Приказ Андрея Боголюбского показывает, что для него и его дружины в 1169 г. Киев (отцовский город! – А.Ш.) был столь же чужим, как какой-нибудь немецкий или польский замок" (Л. Гумилев, "От Руси к России", М., 1992). Согласно классику евразийства, причиной такого поведения князя являются объективные "центробежные тенденции", повлиявшие на его сознание. Однако более очевидны другие причины, коренящиеся в расовой природе Андрея. Естественно, что любой арийский город – русский, польский или немецкий – был для него, степняка, чужим. А вот было ли для Андрея чужим какое-нибудь половецкое становище? Об этом Гумилев красноречиво умалчивает, но и так ясно: чужими, как показывает история, для генетически "предвзятых" правителей Северо-востока всегда являлись "свои", т. е. русские и вообще европейцы. (Впрочем, если принять версию о еврейской крови Малуши, то и целую ветвь правителей Юго-запада, начиная с Владимира, надо признать "предвзятыми" генетически).

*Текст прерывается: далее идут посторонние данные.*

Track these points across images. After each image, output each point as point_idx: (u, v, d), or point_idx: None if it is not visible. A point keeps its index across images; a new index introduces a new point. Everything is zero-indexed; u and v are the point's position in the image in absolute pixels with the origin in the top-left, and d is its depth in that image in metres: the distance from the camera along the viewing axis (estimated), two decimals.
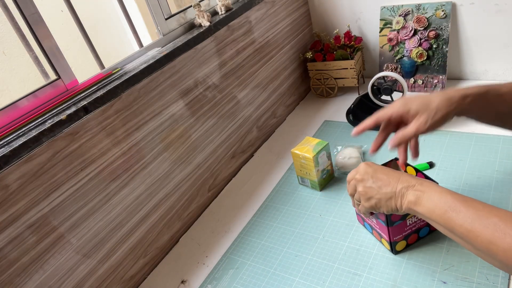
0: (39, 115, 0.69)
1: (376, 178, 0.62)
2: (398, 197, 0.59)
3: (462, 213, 0.51)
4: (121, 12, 0.92)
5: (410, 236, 0.71)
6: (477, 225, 0.49)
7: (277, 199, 0.95)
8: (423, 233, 0.73)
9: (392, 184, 0.60)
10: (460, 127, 0.98)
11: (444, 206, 0.53)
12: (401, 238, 0.71)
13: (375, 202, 0.61)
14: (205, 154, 0.99)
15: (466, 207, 0.51)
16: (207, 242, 0.90)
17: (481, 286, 0.62)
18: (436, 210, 0.54)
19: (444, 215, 0.53)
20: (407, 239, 0.72)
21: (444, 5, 1.11)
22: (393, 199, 0.59)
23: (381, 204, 0.61)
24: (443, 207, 0.53)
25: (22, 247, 0.64)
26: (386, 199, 0.60)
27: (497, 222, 0.47)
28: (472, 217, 0.50)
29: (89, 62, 0.90)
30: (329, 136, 1.11)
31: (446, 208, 0.53)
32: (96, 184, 0.74)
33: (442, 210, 0.53)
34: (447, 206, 0.53)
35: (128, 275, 0.83)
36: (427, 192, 0.56)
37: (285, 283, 0.74)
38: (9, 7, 0.69)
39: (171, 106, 0.88)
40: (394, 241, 0.70)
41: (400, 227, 0.69)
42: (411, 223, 0.70)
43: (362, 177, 0.64)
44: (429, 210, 0.55)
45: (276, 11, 1.20)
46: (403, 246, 0.72)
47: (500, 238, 0.46)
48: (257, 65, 1.15)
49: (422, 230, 0.72)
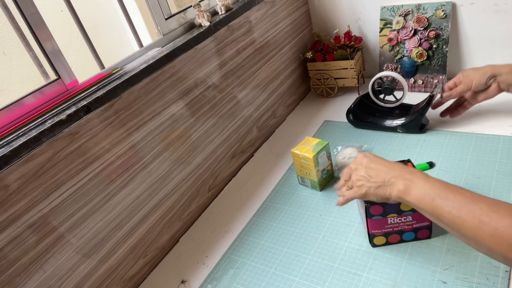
0: (39, 115, 0.69)
1: (368, 168, 0.65)
2: (387, 185, 0.61)
3: (450, 200, 0.52)
4: (121, 12, 0.92)
5: (391, 235, 0.73)
6: (464, 211, 0.50)
7: (277, 199, 0.95)
8: (407, 237, 0.73)
9: (382, 174, 0.62)
10: (460, 127, 0.98)
11: (433, 193, 0.55)
12: (380, 234, 0.72)
13: (365, 190, 0.64)
14: (205, 154, 0.99)
15: (454, 194, 0.53)
16: (207, 242, 0.90)
17: (481, 286, 0.62)
18: (425, 198, 0.55)
19: (432, 202, 0.54)
20: (388, 237, 0.73)
21: (444, 5, 1.11)
22: (382, 188, 0.62)
23: (371, 192, 0.63)
24: (431, 195, 0.55)
25: (22, 247, 0.64)
26: (375, 187, 0.63)
27: (484, 208, 0.49)
28: (460, 203, 0.51)
29: (89, 62, 0.90)
30: (329, 136, 1.11)
31: (434, 195, 0.54)
32: (96, 184, 0.74)
33: (430, 197, 0.55)
34: (435, 194, 0.54)
35: (128, 275, 0.83)
36: (416, 181, 0.58)
37: (285, 283, 0.74)
38: (9, 7, 0.69)
39: (171, 106, 0.88)
40: (372, 234, 0.73)
41: (380, 222, 0.71)
42: (393, 223, 0.71)
43: (356, 166, 0.67)
44: (418, 198, 0.56)
45: (276, 11, 1.20)
46: (382, 241, 0.74)
47: (486, 223, 0.48)
48: (257, 65, 1.15)
49: (406, 234, 0.72)
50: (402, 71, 1.22)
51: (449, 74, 1.20)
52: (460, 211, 0.51)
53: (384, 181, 0.61)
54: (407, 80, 1.21)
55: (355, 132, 1.09)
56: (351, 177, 0.68)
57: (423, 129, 1.00)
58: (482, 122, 0.97)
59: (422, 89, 1.19)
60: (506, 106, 1.01)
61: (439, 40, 1.13)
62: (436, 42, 1.14)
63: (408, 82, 1.21)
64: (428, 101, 0.96)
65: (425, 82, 1.19)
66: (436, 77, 1.16)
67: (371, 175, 0.64)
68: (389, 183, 0.61)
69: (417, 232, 0.72)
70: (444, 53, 1.14)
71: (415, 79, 1.20)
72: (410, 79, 1.21)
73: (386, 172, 0.62)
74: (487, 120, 0.97)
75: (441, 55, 1.14)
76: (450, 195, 0.53)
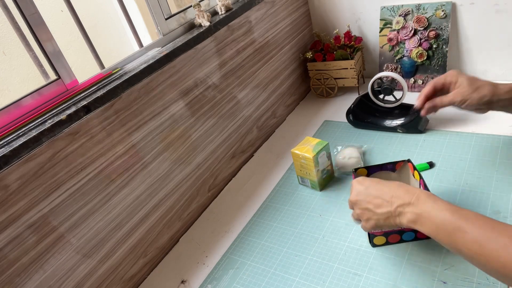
0: (39, 115, 0.69)
1: (370, 197, 0.61)
2: (395, 216, 0.58)
3: (468, 234, 0.49)
4: (121, 12, 0.92)
5: (391, 235, 0.72)
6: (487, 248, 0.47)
7: (277, 199, 0.95)
8: (407, 237, 0.73)
9: (386, 204, 0.59)
10: (460, 127, 0.98)
11: (448, 227, 0.51)
12: (380, 233, 0.72)
13: (374, 222, 0.61)
14: (205, 154, 0.99)
15: (471, 227, 0.49)
16: (207, 242, 0.90)
17: (481, 286, 0.62)
18: (439, 232, 0.52)
19: (449, 237, 0.51)
20: (388, 237, 0.73)
21: (444, 5, 1.11)
22: (391, 218, 0.59)
23: (380, 224, 0.61)
24: (447, 229, 0.51)
25: (22, 247, 0.64)
26: (384, 219, 0.60)
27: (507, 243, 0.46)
28: (480, 238, 0.48)
29: (89, 62, 0.90)
30: (329, 136, 1.11)
31: (450, 230, 0.51)
32: (96, 184, 0.74)
33: (447, 231, 0.51)
34: (451, 227, 0.51)
35: (128, 275, 0.83)
36: (426, 212, 0.54)
37: (285, 283, 0.74)
38: (9, 7, 0.69)
39: (171, 106, 0.88)
40: (372, 233, 0.72)
41: None
42: None
43: (356, 198, 0.63)
44: (432, 231, 0.53)
45: (276, 11, 1.20)
46: (382, 241, 0.73)
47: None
48: (257, 65, 1.15)
49: (406, 234, 0.72)
50: (402, 71, 1.22)
51: None
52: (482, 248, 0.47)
53: (390, 211, 0.58)
54: (407, 80, 1.21)
55: (355, 132, 1.09)
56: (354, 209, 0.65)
57: (423, 129, 1.00)
58: (482, 122, 0.97)
59: (422, 89, 1.19)
60: None
61: (439, 40, 1.13)
62: (436, 42, 1.14)
63: (408, 82, 1.21)
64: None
65: (425, 82, 1.19)
66: (436, 77, 1.16)
67: (375, 205, 0.60)
68: (396, 214, 0.58)
69: (417, 232, 0.71)
70: (444, 53, 1.14)
71: (415, 79, 1.20)
72: (410, 79, 1.21)
73: (389, 200, 0.59)
74: (487, 120, 0.97)
75: (441, 55, 1.14)
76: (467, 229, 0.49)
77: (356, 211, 0.64)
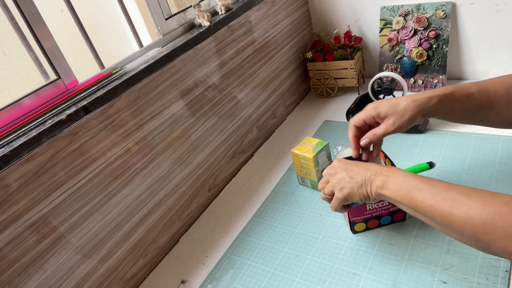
0: (39, 115, 0.69)
1: (348, 170, 0.65)
2: (367, 183, 0.62)
3: (423, 190, 0.54)
4: (121, 12, 0.92)
5: (370, 220, 0.77)
6: (437, 198, 0.52)
7: (277, 199, 0.95)
8: (384, 221, 0.78)
9: (362, 173, 0.63)
10: (460, 127, 0.98)
11: (408, 186, 0.56)
12: (360, 220, 0.77)
13: (347, 191, 0.64)
14: (205, 154, 0.99)
15: (427, 185, 0.54)
16: (207, 242, 0.90)
17: (481, 286, 0.62)
18: (400, 191, 0.57)
19: (407, 194, 0.56)
20: (367, 223, 0.78)
21: (444, 5, 1.11)
22: (363, 186, 0.62)
23: (353, 193, 0.63)
24: (407, 187, 0.56)
25: (22, 247, 0.64)
26: (357, 187, 0.63)
27: (455, 195, 0.50)
28: (432, 192, 0.53)
29: (89, 62, 0.90)
30: (329, 136, 1.11)
31: (410, 187, 0.56)
32: (96, 184, 0.74)
33: (406, 190, 0.56)
34: (410, 186, 0.56)
35: (128, 275, 0.83)
36: (393, 176, 0.59)
37: (285, 283, 0.74)
38: (9, 7, 0.69)
39: (171, 106, 0.88)
40: (353, 221, 0.77)
41: (360, 210, 0.75)
42: (371, 209, 0.75)
43: (335, 170, 0.67)
44: (394, 192, 0.58)
45: (276, 11, 1.20)
46: (362, 228, 0.78)
47: (457, 208, 0.49)
48: (257, 65, 1.15)
49: (384, 218, 0.77)
50: (402, 71, 1.22)
51: (449, 74, 1.20)
52: (432, 200, 0.52)
53: (364, 179, 0.62)
54: (407, 80, 1.21)
55: None
56: (329, 181, 0.68)
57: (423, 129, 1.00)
58: None
59: (422, 89, 1.19)
60: None
61: (439, 40, 1.13)
62: (436, 42, 1.14)
63: (408, 82, 1.21)
64: None
65: (425, 82, 1.19)
66: (436, 77, 1.17)
67: (351, 175, 0.64)
68: (369, 181, 0.62)
69: (393, 216, 0.77)
70: (444, 53, 1.14)
71: (415, 79, 1.20)
72: (410, 79, 1.21)
73: (366, 170, 0.63)
74: None
75: (441, 55, 1.14)
76: (423, 186, 0.55)
77: (331, 182, 0.67)
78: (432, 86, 1.17)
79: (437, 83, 1.16)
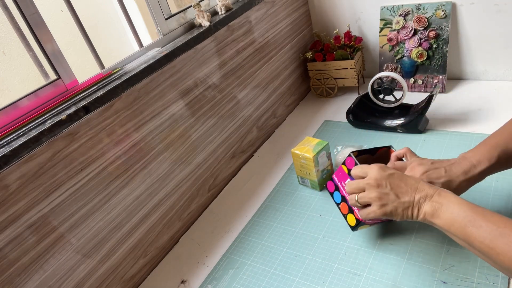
0: (39, 115, 0.69)
1: (394, 185, 0.59)
2: (415, 207, 0.58)
3: (482, 228, 0.50)
4: (121, 12, 0.92)
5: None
6: (499, 242, 0.48)
7: (277, 199, 0.95)
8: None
9: (410, 193, 0.58)
10: (460, 127, 0.98)
11: (463, 220, 0.52)
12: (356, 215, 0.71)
13: (390, 209, 0.59)
14: (205, 154, 0.99)
15: (486, 222, 0.50)
16: (207, 242, 0.90)
17: (481, 286, 0.62)
18: (455, 224, 0.53)
19: (463, 230, 0.52)
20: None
21: (444, 5, 1.11)
22: (410, 209, 0.58)
23: (396, 212, 0.59)
24: (462, 221, 0.52)
25: (22, 247, 0.64)
26: (403, 208, 0.58)
27: None
28: (493, 233, 0.49)
29: (89, 62, 0.90)
30: (329, 136, 1.11)
31: (466, 222, 0.52)
32: (96, 184, 0.74)
33: (461, 224, 0.52)
34: (467, 220, 0.52)
35: (128, 275, 0.83)
36: (445, 204, 0.55)
37: (285, 283, 0.74)
38: (9, 7, 0.69)
39: (171, 106, 0.88)
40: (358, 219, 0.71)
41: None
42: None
43: (378, 182, 0.60)
44: (447, 223, 0.54)
45: (276, 11, 1.20)
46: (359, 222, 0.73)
47: None
48: (257, 65, 1.15)
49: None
50: (402, 71, 1.22)
51: (449, 74, 1.20)
52: (493, 242, 0.48)
53: (412, 201, 0.58)
54: (407, 80, 1.21)
55: (355, 132, 1.09)
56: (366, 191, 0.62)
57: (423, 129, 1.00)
58: (482, 122, 0.97)
59: (422, 89, 1.19)
60: (506, 105, 1.01)
61: (439, 40, 1.13)
62: (436, 42, 1.14)
63: (408, 82, 1.21)
64: (428, 101, 0.96)
65: (425, 82, 1.19)
66: (436, 77, 1.17)
67: (398, 193, 0.59)
68: (417, 204, 0.57)
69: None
70: (444, 53, 1.14)
71: (415, 79, 1.20)
72: (410, 79, 1.21)
73: (414, 191, 0.58)
74: (487, 120, 0.97)
75: (441, 55, 1.14)
76: (482, 223, 0.50)
77: (371, 194, 0.60)
78: (432, 86, 1.17)
79: (437, 83, 1.16)
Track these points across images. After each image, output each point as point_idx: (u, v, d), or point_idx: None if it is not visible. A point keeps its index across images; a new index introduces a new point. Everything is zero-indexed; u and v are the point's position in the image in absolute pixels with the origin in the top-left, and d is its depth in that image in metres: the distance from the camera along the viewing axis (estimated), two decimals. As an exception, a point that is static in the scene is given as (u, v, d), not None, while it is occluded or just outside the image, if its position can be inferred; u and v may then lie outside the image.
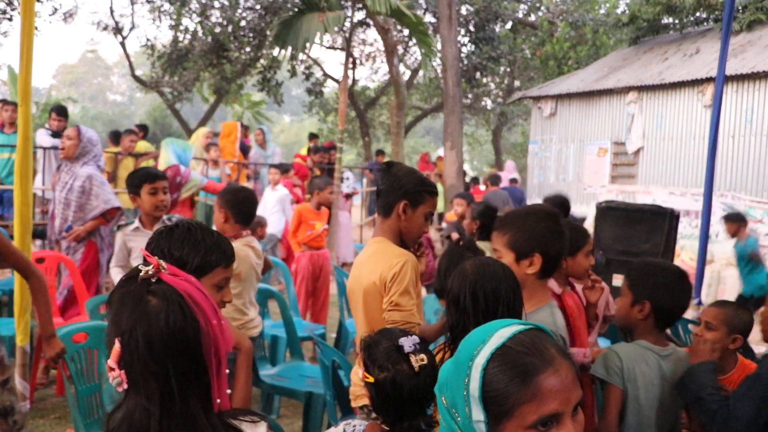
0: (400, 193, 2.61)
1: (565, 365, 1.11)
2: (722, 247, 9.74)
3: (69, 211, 4.78)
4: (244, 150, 11.22)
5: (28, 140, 2.93)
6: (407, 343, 1.87)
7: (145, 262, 1.29)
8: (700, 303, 5.10)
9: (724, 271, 9.05)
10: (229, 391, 1.31)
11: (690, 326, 4.24)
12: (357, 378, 2.66)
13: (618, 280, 6.05)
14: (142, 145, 9.90)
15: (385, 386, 1.83)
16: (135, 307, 1.22)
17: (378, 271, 2.52)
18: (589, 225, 7.63)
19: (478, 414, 1.09)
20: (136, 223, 3.82)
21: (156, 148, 9.93)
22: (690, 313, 5.13)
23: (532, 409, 1.07)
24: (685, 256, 9.47)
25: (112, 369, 1.23)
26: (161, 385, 1.20)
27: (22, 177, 2.95)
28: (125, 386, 1.23)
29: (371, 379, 1.85)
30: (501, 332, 1.12)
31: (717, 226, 9.74)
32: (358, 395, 2.62)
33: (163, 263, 1.29)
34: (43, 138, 7.56)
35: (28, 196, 2.99)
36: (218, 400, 1.26)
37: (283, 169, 9.87)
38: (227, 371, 1.29)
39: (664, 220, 5.95)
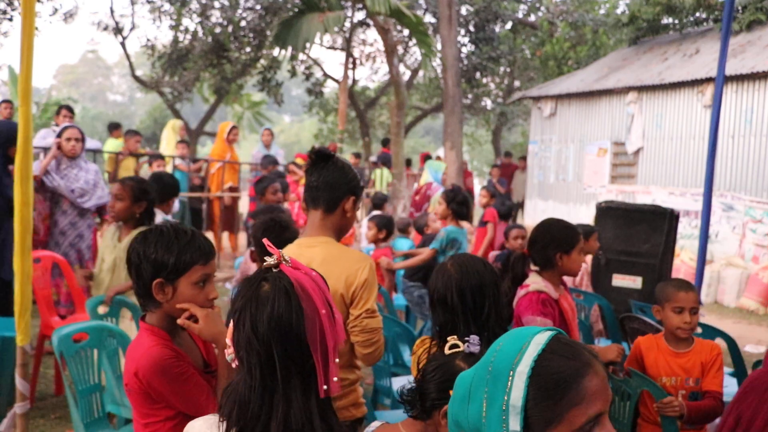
0: (350, 187, 2.40)
1: (600, 366, 1.16)
2: (722, 247, 9.74)
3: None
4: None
5: (28, 140, 2.93)
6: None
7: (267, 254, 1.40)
8: (699, 303, 5.09)
9: (724, 271, 9.04)
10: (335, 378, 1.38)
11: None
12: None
13: (618, 279, 6.05)
14: (113, 144, 9.72)
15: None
16: (248, 291, 1.36)
17: (342, 278, 2.31)
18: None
19: (515, 424, 1.11)
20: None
21: (155, 148, 9.93)
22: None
23: (581, 411, 1.11)
24: (684, 256, 9.47)
25: (229, 346, 1.39)
26: (263, 363, 1.32)
27: (22, 177, 2.95)
28: (236, 362, 1.37)
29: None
30: (536, 339, 1.15)
31: (717, 226, 9.74)
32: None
33: (285, 256, 1.40)
34: (47, 139, 7.51)
35: (28, 196, 2.99)
36: (324, 387, 1.34)
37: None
38: (336, 360, 1.37)
39: (664, 220, 5.95)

Уместно задаться вопросом о происхождении прозвища "Боголюбский". Помня о приведенных выше данных о русских потерях в ходе христианизации, можно предположить, что Андрей Половецкий был одним из наиболее рьяных насадителей импортной идеологии, стяжавшим особый почет у церковников – отсюда и его "боголюбивость", подобная "святости" Владимира Кагана.
Сама смерть Андрея, как известно, убитого при участии иудея, говорит не о противоборстве князя с этими ярыми врагами Руси, а, скорее, о его расовой неразборчивости, заложенной в смешанной крови князя. А иначе как иудей мог оказаться при княжеском дворе? Можно ли представить такую ситуацию, скажем, при дворе сокрушителя иудейской Хазарии Святослава – чистокровного руса, воспитанного викингами на берегах студеной Ладоги? Впрочем, благодаря христианке Ольге, приблизившей к себе Малушу, можно…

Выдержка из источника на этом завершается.